**REQUEST:** An exact copy of the records below is needed, with every picture left out.

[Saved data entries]
◇ ◇ ◇ ◇ ◇ ◇ ◇

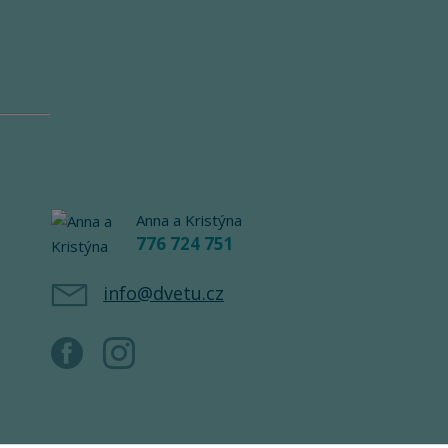
Anna a Kristýna
776 724 751
info@dvetu.cz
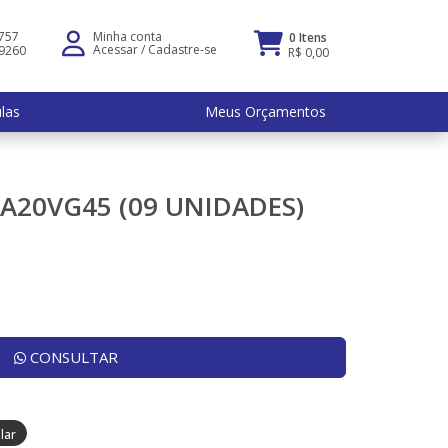
5757
Minha conta
0 Itens
Acessar
/
Cadastre-se
-9260
R$ 0,00
ulas
Meus Orçamentos
 A20VG45 (09 UNIDADES)
CONSULTAR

◇ ◇ ◇ ◇ ◇ ◇ ◇

**RESPONSE BOX:**
Anna a Kristýna
776 724 751
info@dvetu.cz
5757
Minha conta
0 Itens
Acessar
/
Cadastre-se
-9260
R$ 0,00
ulas
Meus Orçamentos
 A20VG45 (09 UNIDADES)
CONSULTAR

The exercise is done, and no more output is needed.